[DATA PROVIDED — start]

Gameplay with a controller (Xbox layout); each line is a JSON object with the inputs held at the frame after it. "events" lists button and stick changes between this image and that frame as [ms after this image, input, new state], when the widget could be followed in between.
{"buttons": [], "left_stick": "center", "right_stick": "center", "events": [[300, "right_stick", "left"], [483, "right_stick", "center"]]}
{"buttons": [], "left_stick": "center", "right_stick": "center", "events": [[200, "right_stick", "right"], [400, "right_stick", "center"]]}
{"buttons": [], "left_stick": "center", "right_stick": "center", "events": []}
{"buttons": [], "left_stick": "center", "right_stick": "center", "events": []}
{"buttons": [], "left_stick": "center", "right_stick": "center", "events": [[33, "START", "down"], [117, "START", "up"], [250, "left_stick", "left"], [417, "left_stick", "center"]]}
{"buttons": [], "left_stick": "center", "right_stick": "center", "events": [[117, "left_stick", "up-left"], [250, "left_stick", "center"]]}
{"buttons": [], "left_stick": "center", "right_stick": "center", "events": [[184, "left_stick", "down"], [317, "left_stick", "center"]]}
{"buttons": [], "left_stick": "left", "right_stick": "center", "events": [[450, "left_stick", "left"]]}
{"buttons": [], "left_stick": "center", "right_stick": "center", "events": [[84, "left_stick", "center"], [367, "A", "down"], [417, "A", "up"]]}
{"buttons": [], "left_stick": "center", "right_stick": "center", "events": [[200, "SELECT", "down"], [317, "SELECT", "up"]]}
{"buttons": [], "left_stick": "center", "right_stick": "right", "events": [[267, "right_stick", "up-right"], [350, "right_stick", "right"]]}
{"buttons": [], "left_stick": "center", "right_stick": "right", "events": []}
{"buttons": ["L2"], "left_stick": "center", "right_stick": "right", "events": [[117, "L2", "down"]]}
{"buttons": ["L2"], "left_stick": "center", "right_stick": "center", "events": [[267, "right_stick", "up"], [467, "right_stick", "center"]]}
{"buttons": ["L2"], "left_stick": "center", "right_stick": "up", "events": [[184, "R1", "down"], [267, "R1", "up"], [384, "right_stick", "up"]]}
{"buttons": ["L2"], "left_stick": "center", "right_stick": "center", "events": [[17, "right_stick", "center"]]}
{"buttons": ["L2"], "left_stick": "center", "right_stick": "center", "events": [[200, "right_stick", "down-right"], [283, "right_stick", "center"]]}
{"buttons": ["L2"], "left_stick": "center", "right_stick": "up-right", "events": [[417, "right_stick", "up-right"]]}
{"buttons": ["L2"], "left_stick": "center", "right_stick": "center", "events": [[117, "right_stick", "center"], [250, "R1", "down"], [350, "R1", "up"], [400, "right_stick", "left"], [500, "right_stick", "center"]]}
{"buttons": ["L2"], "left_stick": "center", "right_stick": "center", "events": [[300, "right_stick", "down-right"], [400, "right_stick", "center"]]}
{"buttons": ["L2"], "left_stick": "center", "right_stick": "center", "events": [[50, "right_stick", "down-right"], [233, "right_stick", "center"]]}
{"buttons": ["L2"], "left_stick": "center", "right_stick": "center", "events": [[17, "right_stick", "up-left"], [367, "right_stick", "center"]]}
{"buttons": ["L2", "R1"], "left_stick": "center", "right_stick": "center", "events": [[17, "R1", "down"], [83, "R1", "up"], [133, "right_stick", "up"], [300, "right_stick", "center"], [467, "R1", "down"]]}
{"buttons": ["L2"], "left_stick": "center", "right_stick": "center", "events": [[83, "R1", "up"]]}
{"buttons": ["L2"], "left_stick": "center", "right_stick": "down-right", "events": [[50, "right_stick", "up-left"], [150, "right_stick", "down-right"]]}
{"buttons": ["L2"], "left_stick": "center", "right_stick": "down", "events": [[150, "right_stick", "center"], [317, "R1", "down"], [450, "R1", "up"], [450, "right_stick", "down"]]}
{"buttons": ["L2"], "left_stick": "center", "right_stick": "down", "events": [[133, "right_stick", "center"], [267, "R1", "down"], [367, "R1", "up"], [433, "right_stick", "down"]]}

[DATA PROVIDED — finish]

### WHAT NEEDS TO BE DONE
Copy the material above exactly. Include every line.

### EXERCISE SOLUTION
Gameplay with a controller (Xbox layout); each line is a JSON object with the inputs held at the frame after it. "events" lists button and stick changes between this image and that frame as [ms after this image, input, new state], when the widget could be followed in between.
{"buttons": [], "left_stick": "center", "right_stick": "center", "events": [[300, "right_stick", "left"], [483, "right_stick", "center"]]}
{"buttons": [], "left_stick": "center", "right_stick": "center", "events": [[200, "right_stick", "right"], [400, "right_stick", "center"]]}
{"buttons": [], "left_stick": "center", "right_stick": "center", "events": []}
{"buttons": [], "left_stick": "center", "right_stick": "center", "events": []}
{"buttons": [], "left_stick": "center", "right_stick": "center", "events": [[33, "START", "down"], [117, "START", "up"], [250, "left_stick", "left"], [417, "left_stick", "center"]]}
{"buttons": [], "left_stick": "center", "right_stick": "center", "events": [[117, "left_stick", "up-left"], [250, "left_stick", "center"]]}
{"buttons": [], "left_stick": "center", "right_stick": "center", "events": [[184, "left_stick", "down"], [317, "left_stick", "center"]]}
{"buttons": [], "left_stick": "left", "right_stick": "center", "events": [[450, "left_stick", "left"]]}
{"buttons": [], "left_stick": "center", "right_stick": "center", "events": [[84, "left_stick", "center"], [367, "A", "down"], [417, "A", "up"]]}
{"buttons": [], "left_stick": "center", "right_stick": "center", "events": [[200, "SELECT", "down"], [317, "SELECT", "up"]]}
{"buttons": [], "left_stick": "center", "right_stick": "right", "events": [[267, "right_stick", "up-right"], [350, "right_stick", "right"]]}
{"buttons": [], "left_stick": "center", "right_stick": "right", "events": []}
{"buttons": ["L2"], "left_stick": "center", "right_stick": "right", "events": [[117, "L2", "down"]]}
{"buttons": ["L2"], "left_stick": "center", "right_stick": "center", "events": [[267, "right_stick", "up"], [467, "right_stick", "center"]]}
{"buttons": ["L2"], "left_stick": "center", "right_stick": "up", "events": [[184, "R1", "down"], [267, "R1", "up"], [384, "right_stick", "up"]]}
{"buttons": ["L2"], "left_stick": "center", "right_stick": "center", "events": [[17, "right_stick", "center"]]}
{"buttons": ["L2"], "left_stick": "center", "right_stick": "center", "events": [[200, "right_stick", "down-right"], [283, "right_stick", "center"]]}
{"buttons": ["L2"], "left_stick": "center", "right_stick": "up-right", "events": [[417, "right_stick", "up-right"]]}
{"buttons": ["L2"], "left_stick": "center", "right_stick": "center", "events": [[117, "right_stick", "center"], [250, "R1", "down"], [350, "R1", "up"], [400, "right_stick", "left"], [500, "right_stick", "center"]]}
{"buttons": ["L2"], "left_stick": "center", "right_stick": "center", "events": [[300, "right_stick", "down-right"], [400, "right_stick", "center"]]}
{"buttons": ["L2"], "left_stick": "center", "right_stick": "center", "events": [[50, "right_stick", "down-right"], [233, "right_stick", "center"]]}
{"buttons": ["L2"], "left_stick": "center", "right_stick": "center", "events": [[17, "right_stick", "up-left"], [367, "right_stick", "center"]]}
{"buttons": ["L2", "R1"], "left_stick": "center", "right_stick": "center", "events": [[17, "R1", "down"], [83, "R1", "up"], [133, "right_stick", "up"], [300, "right_stick", "center"], [467, "R1", "down"]]}
{"buttons": ["L2"], "left_stick": "center", "right_stick": "center", "events": [[83, "R1", "up"]]}
{"buttons": ["L2"], "left_stick": "center", "right_stick": "down-right", "events": [[50, "right_stick", "up-left"], [150, "right_stick", "down-right"]]}
{"buttons": ["L2"], "left_stick": "center", "right_stick": "down", "events": [[150, "right_stick", "center"], [317, "R1", "down"], [450, "R1", "up"], [450, "right_stick", "down"]]}
{"buttons": ["L2"], "left_stick": "center", "right_stick": "down", "events": [[133, "right_stick", "center"], [267, "R1", "down"], [367, "R1", "up"], [433, "right_stick", "down"]]}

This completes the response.